Here you have it, from someone who knows. Your data is at risk. You already knew that, but you may not have known just how much at risk it was.

(As a complete tangent, when waxing theological we at The Prudent Investor consider hackers who write viruses to be one of the most convincing evidences around of the biblical notion of “original sin.” For the vast majority of hackers there is absolutely nothing to be gained in writing and distributing a virus…other than the perverted pleasure the hacker receives from monitoring the level of damage inflicted by his virus. At least other crimes (=sins) usually bring the potential for personal reward to the criminal.
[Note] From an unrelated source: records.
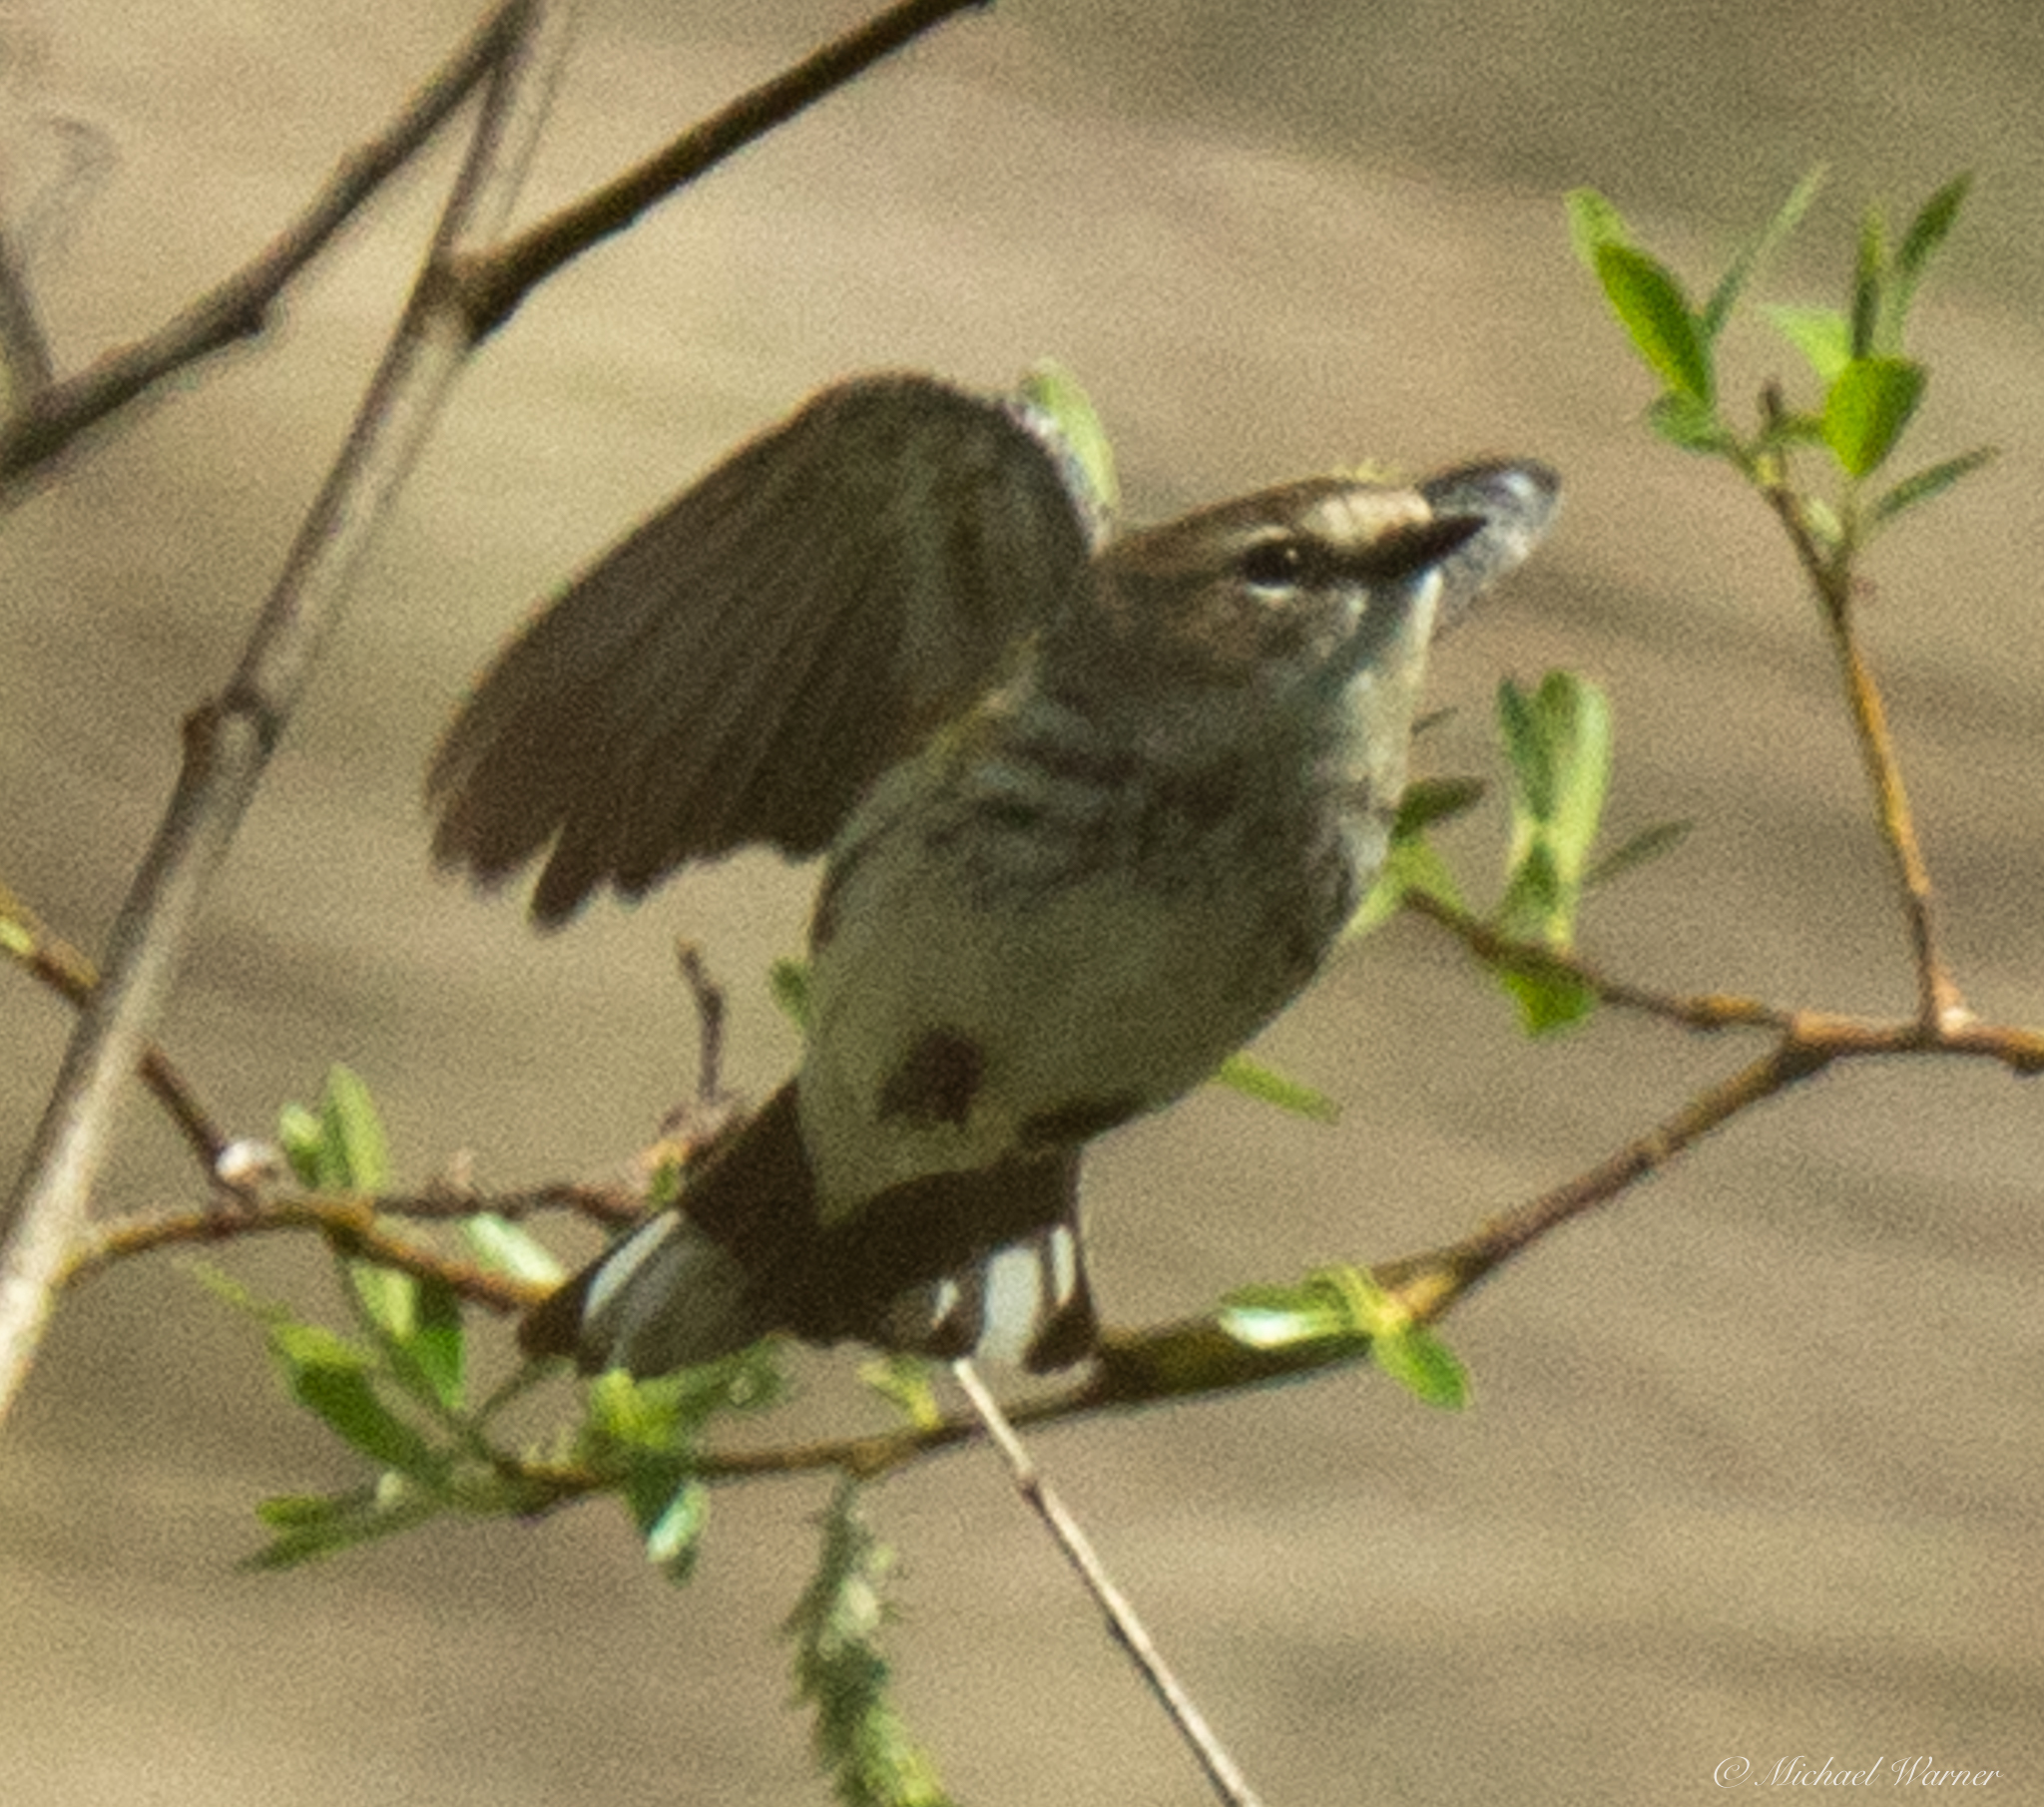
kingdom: Animalia
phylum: Chordata
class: Aves
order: Passeriformes
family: Parulidae
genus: Setophaga
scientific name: Setophaga coronata
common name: Myrtle warbler
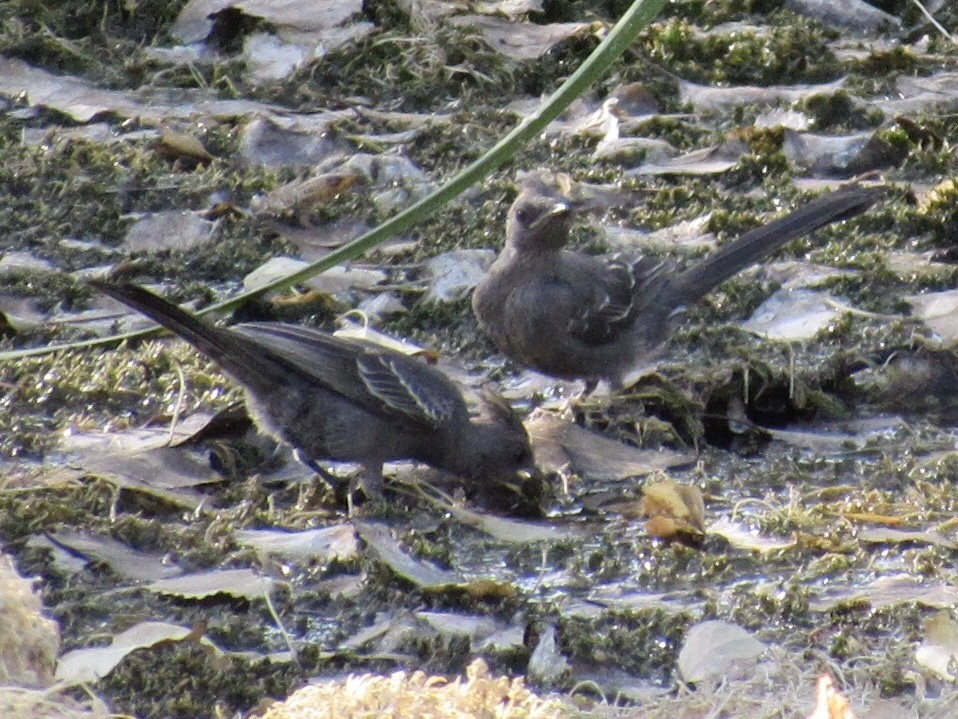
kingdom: Animalia
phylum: Chordata
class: Aves
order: Passeriformes
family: Ptilogonatidae
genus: Phainopepla
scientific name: Phainopepla nitens
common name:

Virus writers inflict pain on others for the shear joy of knowing they have done it on as large of a scale as possible.)

Remember, even if your data are never damaged by a pernicious virus, it can still be damaged by hard drive failure, fire, flood, theft, and even those nasty alpha particles flying through space all the time (hitting your hard drive and potentially turning a 0 into a 1 at the point of contact).

How does one protect himself against what is otherwise inevitable data loss, given enough time? Here is our quick list of suggestions:

  1. Make sure you have anti-virus software on your computer and up to date. We recommend Avast! as a solution for home use. It is effective and free, and that is a price point we like.
  2. Make a commitment to back up your data on a regular (e.g., monthly) basis. We leave the details up to you, but that probably involves purchasing some sort of backup unit such as a 1) CD-RW drive (probably too small to back up all your data), 2) DVD-RW drive, 3) tape drive, or 4) external USB hard drive.
  3. As an alternative to full backups to a physical device at your home, consider a paid service that is available through a service such as Xdrive. It will cost you about $100/year to back up 5 gig of data. Your data is worth a lot more than that.
  4. If you have only about 1 gig of data that is valuable to you, you might sign up for a free account at You can create an automated backup schedule of up to 1 gig (or 2 gig if you take their short survey) of data on your machine. This may not back up all your files, but it should allow you to back up all your important data offsite and protect against theft, fire, etc. This is the quickest and easiest way to start today protecting your data. [Note, we had problems initially in trying to back up 1.9 gig all at once. The problem was solved by backing up smaller chunks of data and then adding more files and folders for backup over the period of a day or two—the system backs up incrementally so once it copies a file once, it doesn’t copy again unless you modify it.]